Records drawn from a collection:

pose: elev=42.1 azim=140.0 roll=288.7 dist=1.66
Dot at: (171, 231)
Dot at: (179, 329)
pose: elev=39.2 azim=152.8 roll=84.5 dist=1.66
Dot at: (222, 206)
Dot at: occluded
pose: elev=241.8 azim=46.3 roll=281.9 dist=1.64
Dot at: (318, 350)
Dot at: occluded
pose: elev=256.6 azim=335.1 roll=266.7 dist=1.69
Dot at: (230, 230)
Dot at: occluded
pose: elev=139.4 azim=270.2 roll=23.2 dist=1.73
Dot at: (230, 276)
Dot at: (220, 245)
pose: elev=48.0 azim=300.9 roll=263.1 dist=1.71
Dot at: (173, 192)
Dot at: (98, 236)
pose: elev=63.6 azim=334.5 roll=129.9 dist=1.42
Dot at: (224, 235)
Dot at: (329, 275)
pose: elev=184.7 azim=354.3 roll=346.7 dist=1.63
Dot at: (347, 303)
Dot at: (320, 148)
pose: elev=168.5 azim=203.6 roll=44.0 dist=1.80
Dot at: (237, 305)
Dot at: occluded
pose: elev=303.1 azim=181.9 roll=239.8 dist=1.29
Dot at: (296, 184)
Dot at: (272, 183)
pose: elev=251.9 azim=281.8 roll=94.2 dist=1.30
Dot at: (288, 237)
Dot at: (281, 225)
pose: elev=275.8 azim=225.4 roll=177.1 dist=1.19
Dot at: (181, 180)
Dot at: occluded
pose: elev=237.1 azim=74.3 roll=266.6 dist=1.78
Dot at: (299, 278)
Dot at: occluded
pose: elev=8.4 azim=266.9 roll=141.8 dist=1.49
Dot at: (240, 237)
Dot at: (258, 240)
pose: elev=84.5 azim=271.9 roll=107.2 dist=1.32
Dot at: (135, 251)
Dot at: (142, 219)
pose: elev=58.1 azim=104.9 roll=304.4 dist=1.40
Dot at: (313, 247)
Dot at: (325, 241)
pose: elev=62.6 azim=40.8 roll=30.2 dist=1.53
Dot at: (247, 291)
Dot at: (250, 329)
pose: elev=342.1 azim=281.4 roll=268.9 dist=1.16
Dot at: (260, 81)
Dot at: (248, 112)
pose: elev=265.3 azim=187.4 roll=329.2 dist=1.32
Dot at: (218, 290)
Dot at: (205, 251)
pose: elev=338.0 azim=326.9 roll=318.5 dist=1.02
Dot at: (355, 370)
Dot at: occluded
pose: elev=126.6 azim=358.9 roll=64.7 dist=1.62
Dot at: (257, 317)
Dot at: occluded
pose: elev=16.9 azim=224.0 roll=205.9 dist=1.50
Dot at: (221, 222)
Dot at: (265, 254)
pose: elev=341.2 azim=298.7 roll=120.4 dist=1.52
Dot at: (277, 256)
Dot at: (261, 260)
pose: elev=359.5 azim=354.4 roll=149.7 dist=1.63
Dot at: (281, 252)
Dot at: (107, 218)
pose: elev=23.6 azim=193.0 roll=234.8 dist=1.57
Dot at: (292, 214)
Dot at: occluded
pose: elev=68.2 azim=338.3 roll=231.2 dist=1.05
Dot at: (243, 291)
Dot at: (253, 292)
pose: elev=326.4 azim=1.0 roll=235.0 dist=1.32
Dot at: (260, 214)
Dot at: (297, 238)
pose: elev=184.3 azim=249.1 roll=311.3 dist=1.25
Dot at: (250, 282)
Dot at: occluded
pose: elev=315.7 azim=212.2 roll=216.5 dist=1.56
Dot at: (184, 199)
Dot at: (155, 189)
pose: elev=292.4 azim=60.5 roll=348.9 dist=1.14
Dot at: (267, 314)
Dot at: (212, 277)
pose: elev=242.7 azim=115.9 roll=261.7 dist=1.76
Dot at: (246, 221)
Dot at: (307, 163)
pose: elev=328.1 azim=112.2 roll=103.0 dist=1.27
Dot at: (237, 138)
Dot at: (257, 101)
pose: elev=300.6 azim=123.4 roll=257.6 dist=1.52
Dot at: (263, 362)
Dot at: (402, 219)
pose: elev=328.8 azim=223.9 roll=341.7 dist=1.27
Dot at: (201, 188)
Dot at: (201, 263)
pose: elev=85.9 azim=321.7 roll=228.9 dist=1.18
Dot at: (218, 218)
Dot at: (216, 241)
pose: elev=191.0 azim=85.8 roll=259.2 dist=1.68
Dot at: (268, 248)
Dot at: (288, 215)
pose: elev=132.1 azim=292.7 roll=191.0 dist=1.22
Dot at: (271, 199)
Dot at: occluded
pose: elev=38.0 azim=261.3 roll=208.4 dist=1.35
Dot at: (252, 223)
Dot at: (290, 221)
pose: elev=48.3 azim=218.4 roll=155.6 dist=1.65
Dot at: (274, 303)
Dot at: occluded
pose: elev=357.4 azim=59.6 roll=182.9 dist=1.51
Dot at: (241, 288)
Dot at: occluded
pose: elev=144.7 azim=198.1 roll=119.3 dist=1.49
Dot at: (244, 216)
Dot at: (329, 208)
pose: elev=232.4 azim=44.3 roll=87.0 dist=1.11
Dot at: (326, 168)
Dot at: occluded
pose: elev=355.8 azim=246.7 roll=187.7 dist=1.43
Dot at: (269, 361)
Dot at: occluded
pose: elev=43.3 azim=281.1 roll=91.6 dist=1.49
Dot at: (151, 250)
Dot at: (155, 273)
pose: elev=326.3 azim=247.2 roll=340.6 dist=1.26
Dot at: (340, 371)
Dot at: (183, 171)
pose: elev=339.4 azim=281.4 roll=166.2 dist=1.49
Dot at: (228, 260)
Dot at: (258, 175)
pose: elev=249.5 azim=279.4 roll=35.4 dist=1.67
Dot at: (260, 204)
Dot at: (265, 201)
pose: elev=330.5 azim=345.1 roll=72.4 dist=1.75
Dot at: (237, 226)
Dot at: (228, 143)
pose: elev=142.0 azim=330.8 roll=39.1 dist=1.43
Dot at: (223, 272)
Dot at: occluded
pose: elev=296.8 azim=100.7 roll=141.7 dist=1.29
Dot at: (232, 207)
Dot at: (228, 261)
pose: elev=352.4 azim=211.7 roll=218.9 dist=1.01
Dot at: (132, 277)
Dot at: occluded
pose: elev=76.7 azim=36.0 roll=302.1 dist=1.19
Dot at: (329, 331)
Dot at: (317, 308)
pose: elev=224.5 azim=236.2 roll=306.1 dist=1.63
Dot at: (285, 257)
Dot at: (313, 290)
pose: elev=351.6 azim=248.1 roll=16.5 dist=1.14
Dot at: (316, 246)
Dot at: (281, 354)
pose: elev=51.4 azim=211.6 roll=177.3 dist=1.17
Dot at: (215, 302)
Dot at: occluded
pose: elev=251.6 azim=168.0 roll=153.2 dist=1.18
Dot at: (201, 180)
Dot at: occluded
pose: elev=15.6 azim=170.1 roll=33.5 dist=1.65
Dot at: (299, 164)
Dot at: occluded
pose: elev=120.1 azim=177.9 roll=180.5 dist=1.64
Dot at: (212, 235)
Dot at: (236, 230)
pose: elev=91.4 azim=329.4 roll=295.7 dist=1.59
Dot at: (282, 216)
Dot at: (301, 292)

■ Required work:
Copy the rows word for word, from the very first line down to and including the line with "Dot at: (253, 292)".

■ Result for this exercise:
pose: elev=42.1 azim=140.0 roll=288.7 dist=1.66
Dot at: (171, 231)
Dot at: (179, 329)
pose: elev=39.2 azim=152.8 roll=84.5 dist=1.66
Dot at: (222, 206)
Dot at: occluded
pose: elev=241.8 azim=46.3 roll=281.9 dist=1.64
Dot at: (318, 350)
Dot at: occluded
pose: elev=256.6 azim=335.1 roll=266.7 dist=1.69
Dot at: (230, 230)
Dot at: occluded
pose: elev=139.4 azim=270.2 roll=23.2 dist=1.73
Dot at: (230, 276)
Dot at: (220, 245)
pose: elev=48.0 azim=300.9 roll=263.1 dist=1.71
Dot at: (173, 192)
Dot at: (98, 236)
pose: elev=63.6 azim=334.5 roll=129.9 dist=1.42
Dot at: (224, 235)
Dot at: (329, 275)
pose: elev=184.7 azim=354.3 roll=346.7 dist=1.63
Dot at: (347, 303)
Dot at: (320, 148)
pose: elev=168.5 azim=203.6 roll=44.0 dist=1.80
Dot at: (237, 305)
Dot at: occluded
pose: elev=303.1 azim=181.9 roll=239.8 dist=1.29
Dot at: (296, 184)
Dot at: (272, 183)
pose: elev=251.9 azim=281.8 roll=94.2 dist=1.30
Dot at: (288, 237)
Dot at: (281, 225)
pose: elev=275.8 azim=225.4 roll=177.1 dist=1.19
Dot at: (181, 180)
Dot at: occluded
pose: elev=237.1 azim=74.3 roll=266.6 dist=1.78
Dot at: (299, 278)
Dot at: occluded
pose: elev=8.4 azim=266.9 roll=141.8 dist=1.49
Dot at: (240, 237)
Dot at: (258, 240)
pose: elev=84.5 azim=271.9 roll=107.2 dist=1.32
Dot at: (135, 251)
Dot at: (142, 219)
pose: elev=58.1 azim=104.9 roll=304.4 dist=1.40
Dot at: (313, 247)
Dot at: (325, 241)
pose: elev=62.6 azim=40.8 roll=30.2 dist=1.53
Dot at: (247, 291)
Dot at: (250, 329)
pose: elev=342.1 azim=281.4 roll=268.9 dist=1.16
Dot at: (260, 81)
Dot at: (248, 112)
pose: elev=265.3 azim=187.4 roll=329.2 dist=1.32
Dot at: (218, 290)
Dot at: (205, 251)
pose: elev=338.0 azim=326.9 roll=318.5 dist=1.02
Dot at: (355, 370)
Dot at: occluded
pose: elev=126.6 azim=358.9 roll=64.7 dist=1.62
Dot at: (257, 317)
Dot at: occluded
pose: elev=16.9 azim=224.0 roll=205.9 dist=1.50
Dot at: (221, 222)
Dot at: (265, 254)
pose: elev=341.2 azim=298.7 roll=120.4 dist=1.52
Dot at: (277, 256)
Dot at: (261, 260)
pose: elev=359.5 azim=354.4 roll=149.7 dist=1.63
Dot at: (281, 252)
Dot at: (107, 218)
pose: elev=23.6 azim=193.0 roll=234.8 dist=1.57
Dot at: (292, 214)
Dot at: occluded
pose: elev=68.2 azim=338.3 roll=231.2 dist=1.05
Dot at: (243, 291)
Dot at: (253, 292)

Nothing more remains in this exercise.